Obamacare still struggling to sign up the young

Hoping to blunt the momentum of Obamacare repeal, officials are spending the closing days of the Obama administration trying to push the idea that the president’s signature healthcare law is a success. But a new administration report touted for showing growing enrollment on the law’s exchanges also contained bad news: Insurers are having no better luck convincing younger Americans to purchase coverage.

The failure of Obamacare to sign up enough younger and healthier individuals to offset the cost of covering older and sicker enrollees is at the root of problems encountered by the law’s exchanges. This is why insurers have been losing billions of dollars and have responded by some combination of raising premiums, slashing networks of doctors and hospitals, and exiting Obamacare markets altogether.

Taken together, these problems have led to higher costs and fewer choices, and they have fueled Republican arguments that repealing the collapsing law is a necessary first step toward fixing the healthcare system.

For all the talk by the administration of a stabilizing insurance market in 2017, the latest enrollment report released by the Centers for Medicare and Medicaid Services showed that just 26 percent of the 11.5 million Obamacare insurance signups came from the crucial 18-year-old to 34-year-old demographic — the same proportion as 2016, which was a disastrous one for many Obamacare insurers.

It isn’t surprising that Obamacare — a program that forces individuals to purchase comprehensive insurance policies and limits how much insurers can vary premiums based on age — would be less popular among those with the lowest medical costs.

The regulatory and subsidy structure of Obamacare simply isn’t designed to make insurance an attractive investment for younger people, as becomes quickly apparent for anybody who spends time with Kaiser Family Foundation’s Obamacare subsidy calculator.
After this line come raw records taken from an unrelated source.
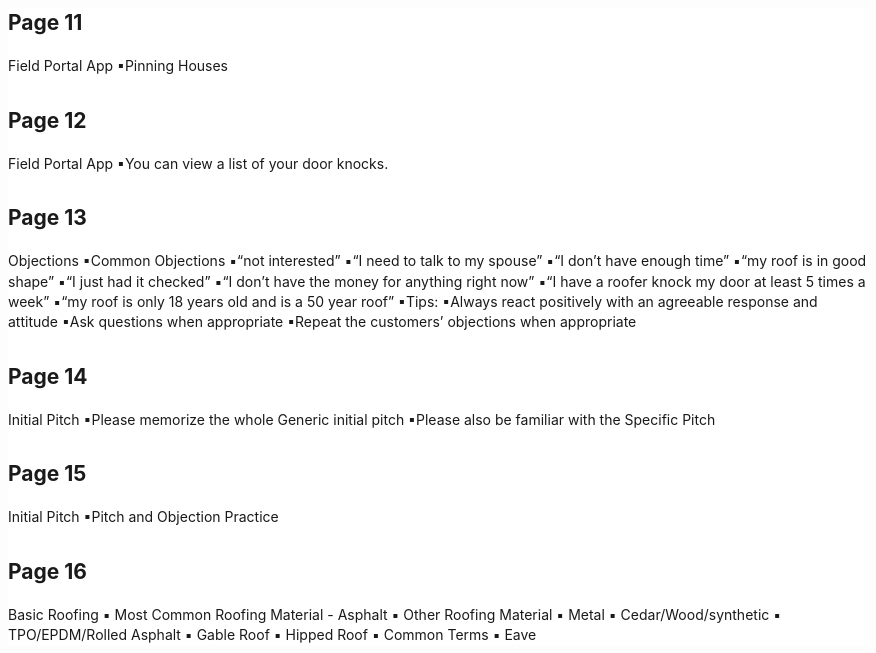## Page 11

Field Portal 
App
▪Pinning Houses

## Page 12

Field Portal 
App
▪You can view a list of your door knocks.

## Page 13

Objections
▪Common Objections
▪“not interested”
▪“I need to talk to my spouse”
▪“I don’t have enough time”
▪“my roof is in good shape”
▪“I just had it checked”
▪“I don’t have the money for anything right now”
▪“I have a roofer knock my door at least 5 times a week”
▪“my roof is only 18 years old and is a 50 year roof”
▪Tips:
▪Always react positively with an agreeable response and 
attitude
▪Ask questions when appropriate
▪Repeat the customers’ objections when appropriate

## Page 14

Initial Pitch
▪Please memorize the whole Generic initial pitch 
▪Please also be familiar with the Specific Pitch

## Page 15

Initial Pitch
▪Pitch and Objection Practice

## Page 16

Basic Roofing
▪
Most Common Roofing Material - Asphalt
▪
Other Roofing Material
▪
Metal
▪
Cedar/Wood/synthetic
▪
TPO/EPDM/Rolled Asphalt
▪
Gable Roof
▪
Hipped Roof
▪
Common Terms
▪
Eave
As an example, a 60-year-old non-smoker earning $30,000 a year could expect to earn $6,706 in subsidies to purchase health insurance. That estimated national average is nearly five times more than a 30-year-old non-smoker at the same income level, who would stand to receive $1,358. The result is that the cost of a benchmark silver plan would the same for each of them. But the $207 monthly premium represents a much better deal for people nearing retirement age than for those who are half their age.

I wish I could report that Republicans are poised to fix this problem as part of their plans to repeal and replace Obamacare, by making insurance a cheaper and more attractive investment for young individuals, but they are likely to encounter obstacles, some of their own doing.
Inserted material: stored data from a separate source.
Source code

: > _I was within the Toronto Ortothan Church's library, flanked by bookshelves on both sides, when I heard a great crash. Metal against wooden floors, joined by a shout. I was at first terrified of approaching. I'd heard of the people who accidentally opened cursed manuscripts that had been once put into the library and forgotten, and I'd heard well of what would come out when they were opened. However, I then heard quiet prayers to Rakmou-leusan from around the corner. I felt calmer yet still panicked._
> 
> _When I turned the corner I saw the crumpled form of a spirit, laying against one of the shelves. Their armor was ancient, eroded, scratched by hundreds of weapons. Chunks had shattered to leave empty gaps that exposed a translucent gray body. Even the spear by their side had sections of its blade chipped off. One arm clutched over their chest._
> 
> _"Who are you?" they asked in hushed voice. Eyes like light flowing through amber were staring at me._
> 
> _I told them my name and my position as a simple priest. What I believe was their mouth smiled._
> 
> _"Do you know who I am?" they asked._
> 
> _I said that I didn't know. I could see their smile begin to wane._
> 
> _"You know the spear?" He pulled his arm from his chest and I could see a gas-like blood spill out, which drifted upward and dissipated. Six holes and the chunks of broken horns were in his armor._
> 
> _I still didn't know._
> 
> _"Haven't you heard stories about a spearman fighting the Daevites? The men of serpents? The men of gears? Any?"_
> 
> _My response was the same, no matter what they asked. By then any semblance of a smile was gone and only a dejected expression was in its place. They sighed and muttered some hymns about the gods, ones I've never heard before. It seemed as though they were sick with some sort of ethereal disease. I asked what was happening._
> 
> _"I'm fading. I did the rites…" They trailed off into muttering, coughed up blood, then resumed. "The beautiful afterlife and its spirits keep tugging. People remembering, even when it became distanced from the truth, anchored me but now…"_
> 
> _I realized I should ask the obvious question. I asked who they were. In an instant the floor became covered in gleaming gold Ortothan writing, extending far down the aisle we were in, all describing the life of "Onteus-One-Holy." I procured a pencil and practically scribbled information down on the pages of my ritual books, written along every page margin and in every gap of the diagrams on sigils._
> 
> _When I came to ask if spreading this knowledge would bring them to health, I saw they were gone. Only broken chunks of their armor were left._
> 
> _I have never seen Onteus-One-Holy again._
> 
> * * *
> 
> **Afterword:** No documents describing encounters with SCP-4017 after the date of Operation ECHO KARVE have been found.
To start, no single policy within Obamacare is more responsible for driving up the cost of insurance on younger Americans than the regulation that prevents insurers from charging older enrollees more than three times as much for coverage than they charge younger enrollees. But due to the intricacies of the process being used to pass repeal legislation with a simple majority in the Senate, Republican leaders believe they can only repeal tax and spending provisions of the law. Thus, unless Republicans can find a way to get eight Democrats on board, it will be difficult to undo this regulation. Given that the 3:1 ratio is embedded in the law itself, it would also be difficult for Rep. Tom Price, President-elect Trump’s pick for secretary of Health and Human Services, to blunt the regulation through administrative action.

Beyond this, Trump himself has used the type of rhetoric that will make it harder for Republicans to craft an alternative that delivers cheaper options to younger Americans. The main policy that would make sense for somebody without many medical bills is catastrophic coverage that would protect against financial ruin in the event of a major unexpected accident or illness, but that would otherwise have individuals pay out-of-pocket for routine visits to the doctor (perhaps with the help of a tax-advantaged health savings accounts).
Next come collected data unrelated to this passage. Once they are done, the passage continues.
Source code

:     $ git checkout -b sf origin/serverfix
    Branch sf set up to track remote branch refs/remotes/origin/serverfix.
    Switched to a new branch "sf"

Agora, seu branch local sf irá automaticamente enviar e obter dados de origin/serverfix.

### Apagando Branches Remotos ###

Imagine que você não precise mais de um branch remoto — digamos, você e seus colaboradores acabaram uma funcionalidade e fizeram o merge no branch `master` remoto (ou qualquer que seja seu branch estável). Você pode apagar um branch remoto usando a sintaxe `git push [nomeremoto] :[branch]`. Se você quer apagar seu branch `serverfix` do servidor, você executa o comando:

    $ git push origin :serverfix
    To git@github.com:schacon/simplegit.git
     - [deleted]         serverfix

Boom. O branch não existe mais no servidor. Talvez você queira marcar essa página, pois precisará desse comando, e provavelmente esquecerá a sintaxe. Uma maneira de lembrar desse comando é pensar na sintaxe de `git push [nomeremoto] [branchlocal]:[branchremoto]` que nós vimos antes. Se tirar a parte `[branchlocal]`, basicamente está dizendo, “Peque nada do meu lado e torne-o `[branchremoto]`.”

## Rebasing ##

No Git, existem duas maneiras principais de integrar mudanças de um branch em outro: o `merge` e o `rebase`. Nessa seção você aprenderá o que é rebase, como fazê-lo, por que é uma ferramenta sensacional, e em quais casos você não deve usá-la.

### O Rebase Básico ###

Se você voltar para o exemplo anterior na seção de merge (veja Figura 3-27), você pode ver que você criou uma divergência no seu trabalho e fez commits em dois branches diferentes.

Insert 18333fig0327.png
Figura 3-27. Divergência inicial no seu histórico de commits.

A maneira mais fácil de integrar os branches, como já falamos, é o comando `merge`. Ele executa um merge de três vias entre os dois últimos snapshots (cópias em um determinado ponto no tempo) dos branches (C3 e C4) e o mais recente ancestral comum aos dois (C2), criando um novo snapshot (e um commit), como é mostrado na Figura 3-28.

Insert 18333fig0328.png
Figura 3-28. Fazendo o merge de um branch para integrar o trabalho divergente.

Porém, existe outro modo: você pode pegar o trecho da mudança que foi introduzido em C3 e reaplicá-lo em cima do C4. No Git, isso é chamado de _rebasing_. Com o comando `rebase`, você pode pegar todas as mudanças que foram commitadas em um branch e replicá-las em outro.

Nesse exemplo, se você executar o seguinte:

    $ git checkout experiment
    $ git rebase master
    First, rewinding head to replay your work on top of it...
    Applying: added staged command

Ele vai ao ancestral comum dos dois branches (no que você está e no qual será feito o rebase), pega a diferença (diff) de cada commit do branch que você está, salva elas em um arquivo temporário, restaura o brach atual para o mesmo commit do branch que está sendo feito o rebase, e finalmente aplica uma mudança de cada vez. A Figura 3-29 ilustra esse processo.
However, Trump has made attacks on high-deductibles a central part of his criticisms of Obamacare. In his first press conference as president-elect, Trump said, “You have deductibles that are so high that after people go broke paying their premiums, which are going through the roof, the healthcare can’t even be used by them because the deductibles are so high.”

Such repeated statements by Trump and other Republicans could have the effect of boxing the party in, when they’re already having a heck of a time crafting health policy.